On the Theory and Practice of Solidarity
The comparison between charity and solidarity justifies an interpretation of duality. There are similar phrases in leftist spaces that inspire similar duos of concepts. “Liberation, not assimilation”, for example. Outside of politics, there is also the duality of sympathy and empathy.
Others before me have used a hole to describe the difference between sympathy and empathy. If a person is in a hole (a difficult situation), you can either peer down into the hole or climb into the hole. If you peer down and simply see the pain, perhaps understand it, you could try and talk the person from outside the hole. Words could be anything from “it sure looks bad in that hole”, to “I’m sorry that you’re in this situation”. This is sympathy. However, if you climb into the hole and experience the pain on some degree, and – crucially – internalise the pain, you have practiced empathy. For example, words of empathy can be the sharing of a similar past experience which you have overcame: “you know, when I was in my hole I couldn’t sleep for a whole week, but eventually, after I…”

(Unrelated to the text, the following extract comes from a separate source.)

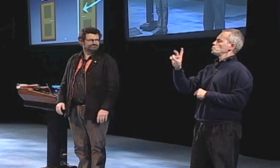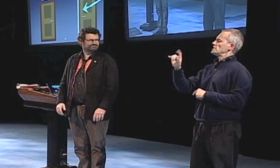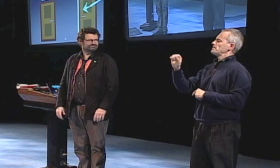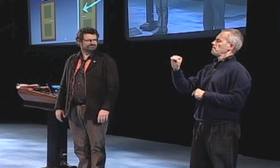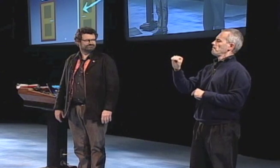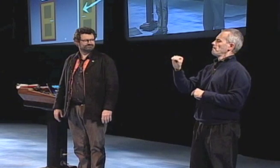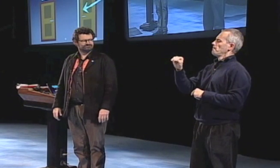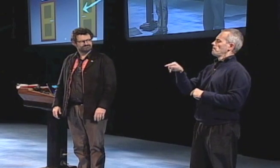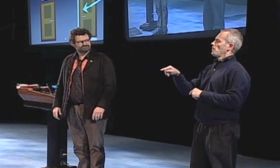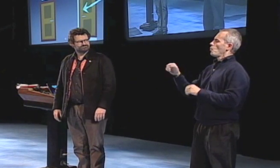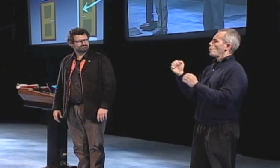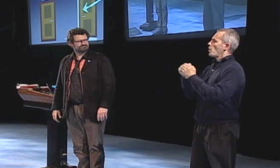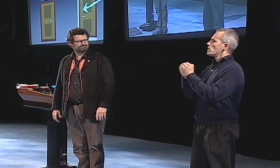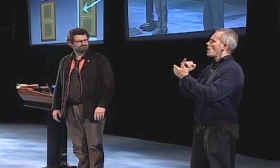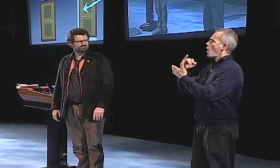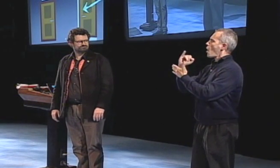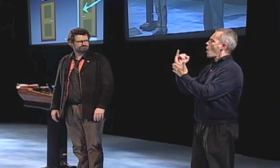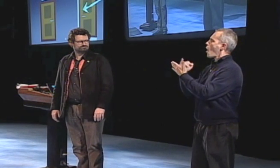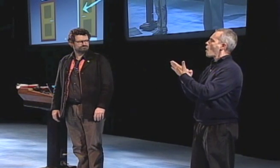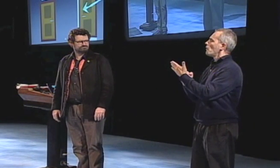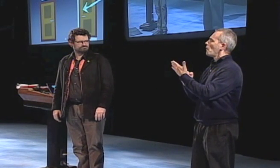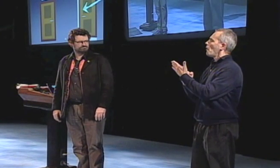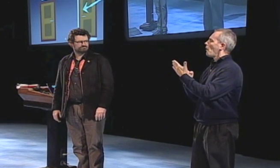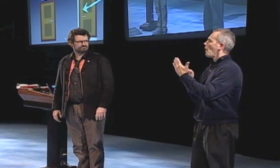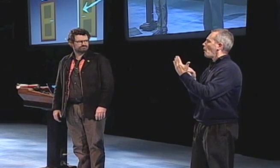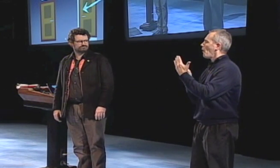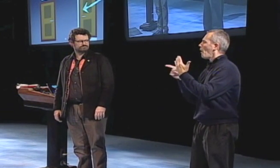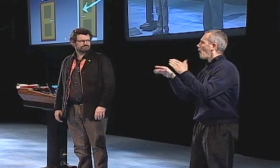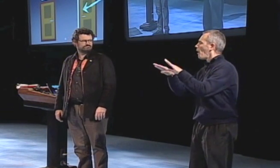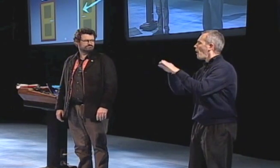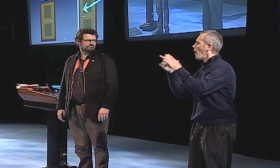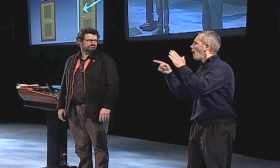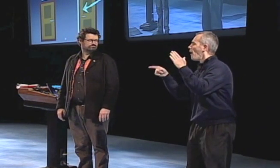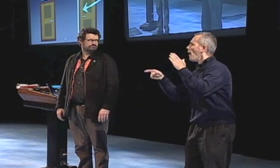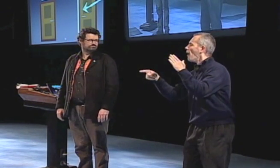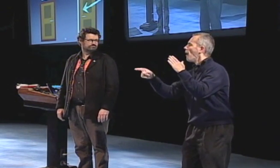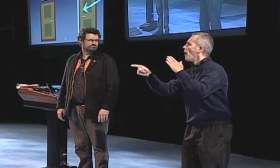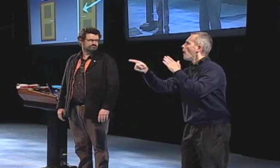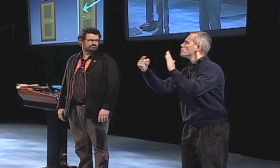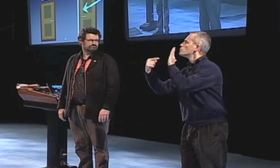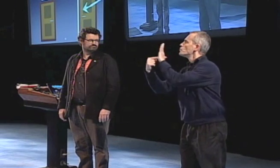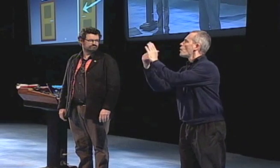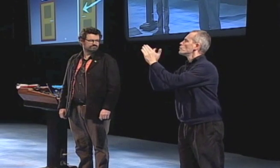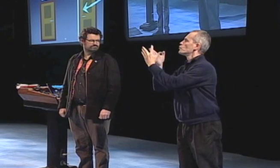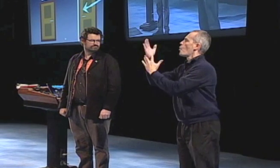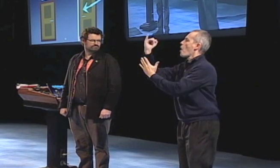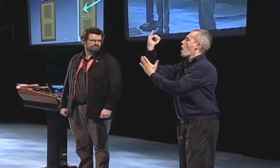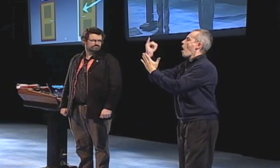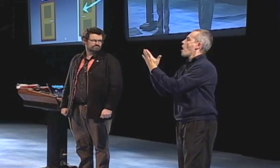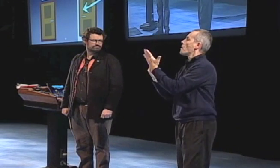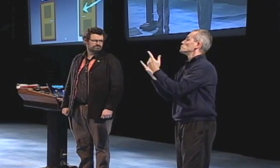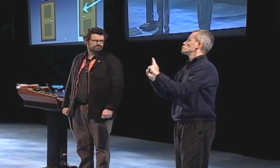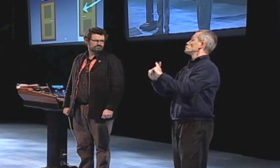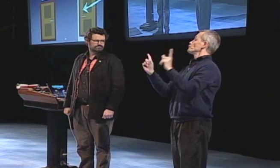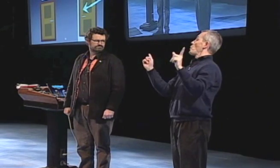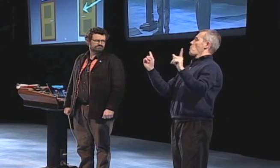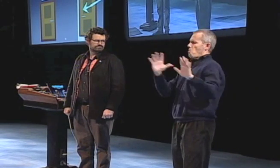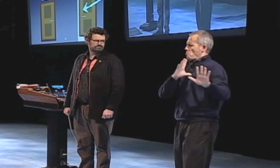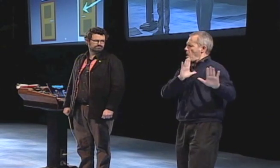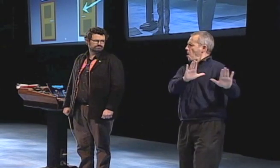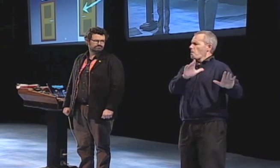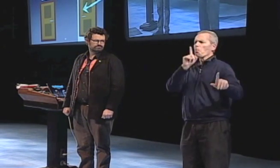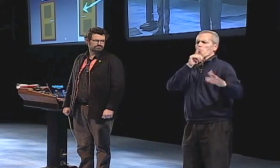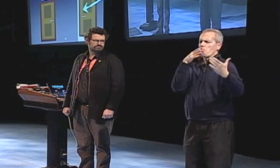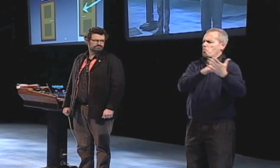but swordism was something I wanted to include with the art world it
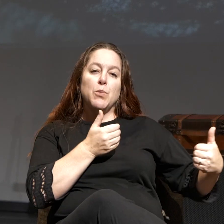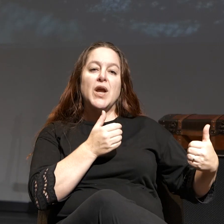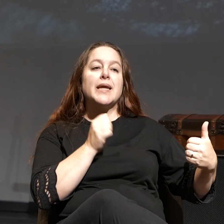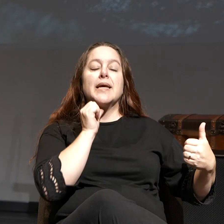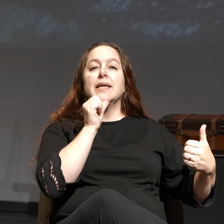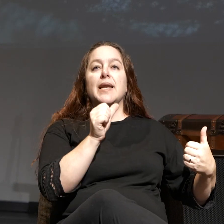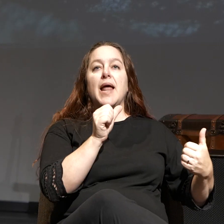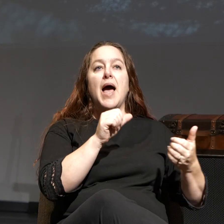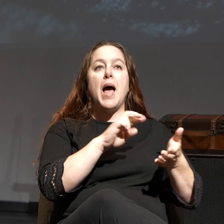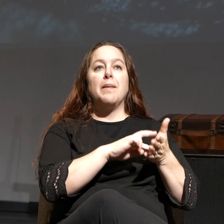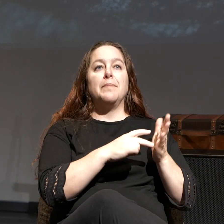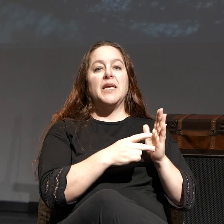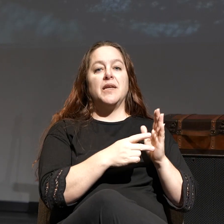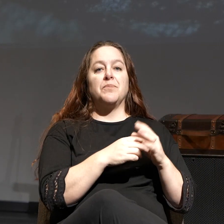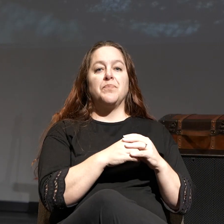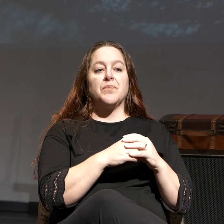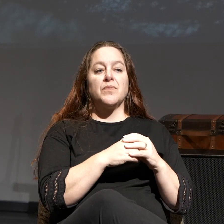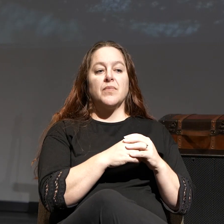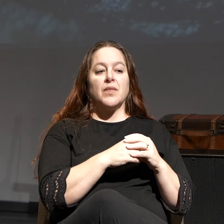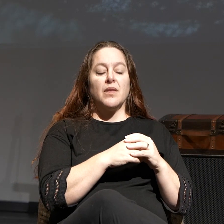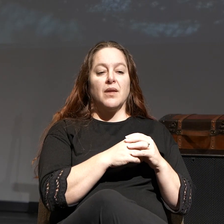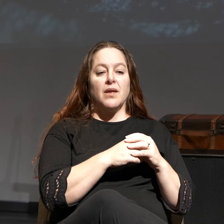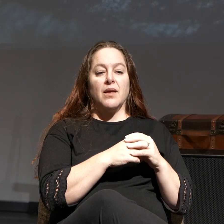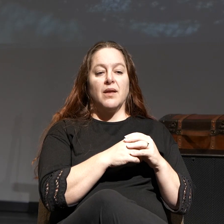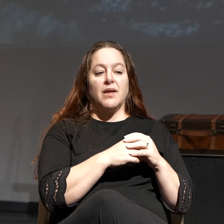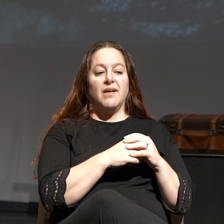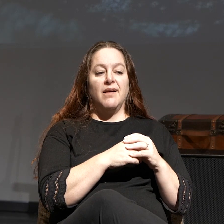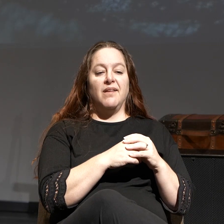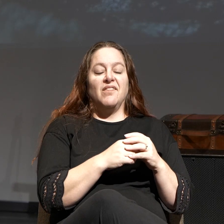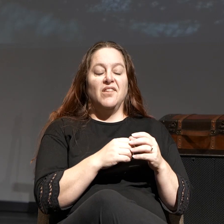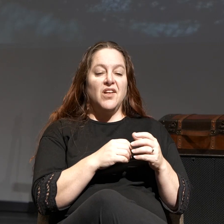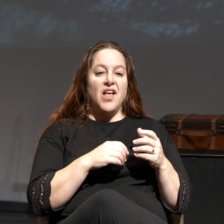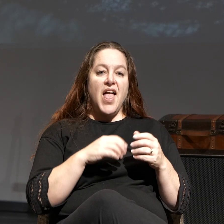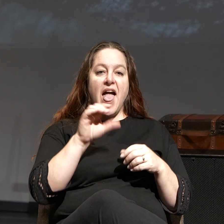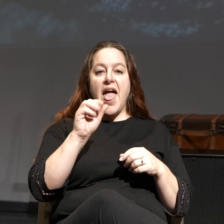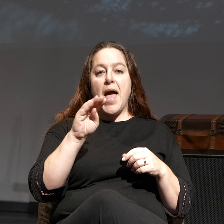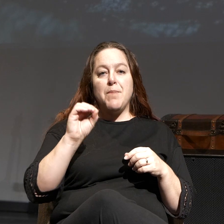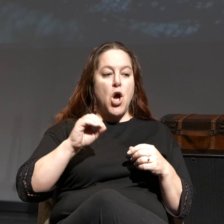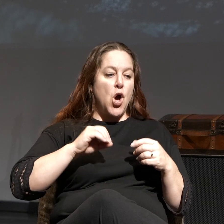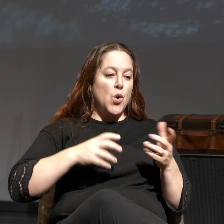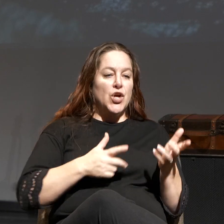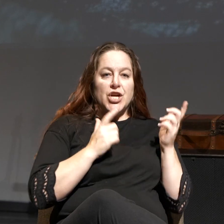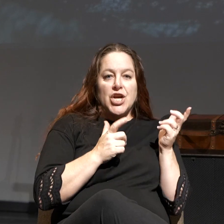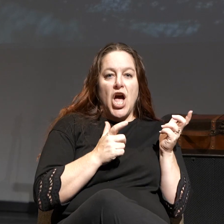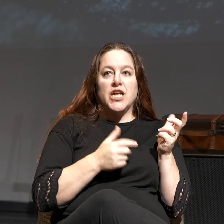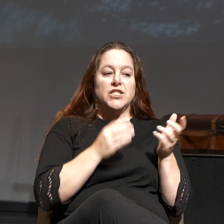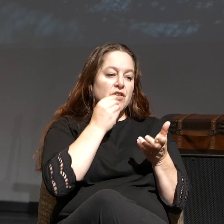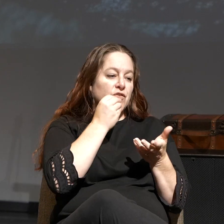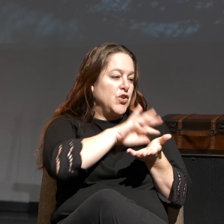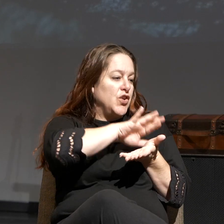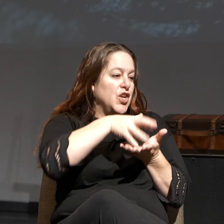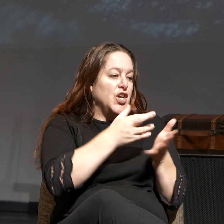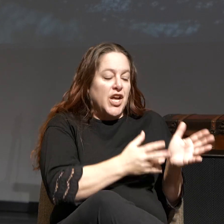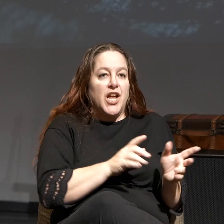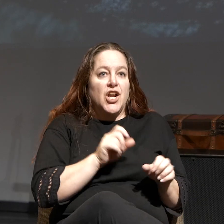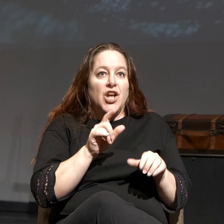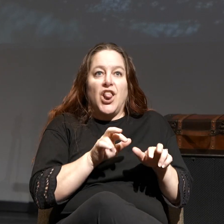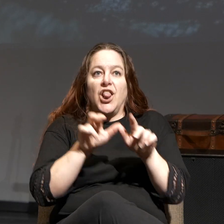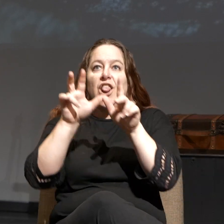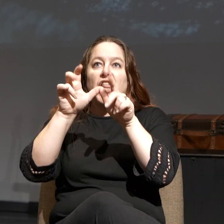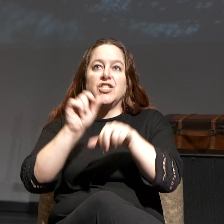saying that you load yourself up with a lot of ammo and guns and food and go up in the mountains and hide out until Jesus comes back.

The theory of charity can be identified as sympathy and the theory of solidarity can be identified as empathy. The practice of charity, whilst in good nature, doesn’t challenge the relationship between those in capacity to give and those who need charity. They are individual, unsystematic acts that actually maintain hierarchies. Solidarity in the forms of aid is also unsystematic by nature, but allows for the progression into systemic change and the flattening of hierarchies.
Oh, and if you’re capitalist enough, you can just leave them die in the hole. Under this assumption, charity is better than nothing as a form of harm reduction. But in another sense, all hole-dwellers might necessitate solidarity between each other if no one gave any charity, ending in the filling of all holes. This has also become the question of reform or revolution, to which I say: why must we only have one?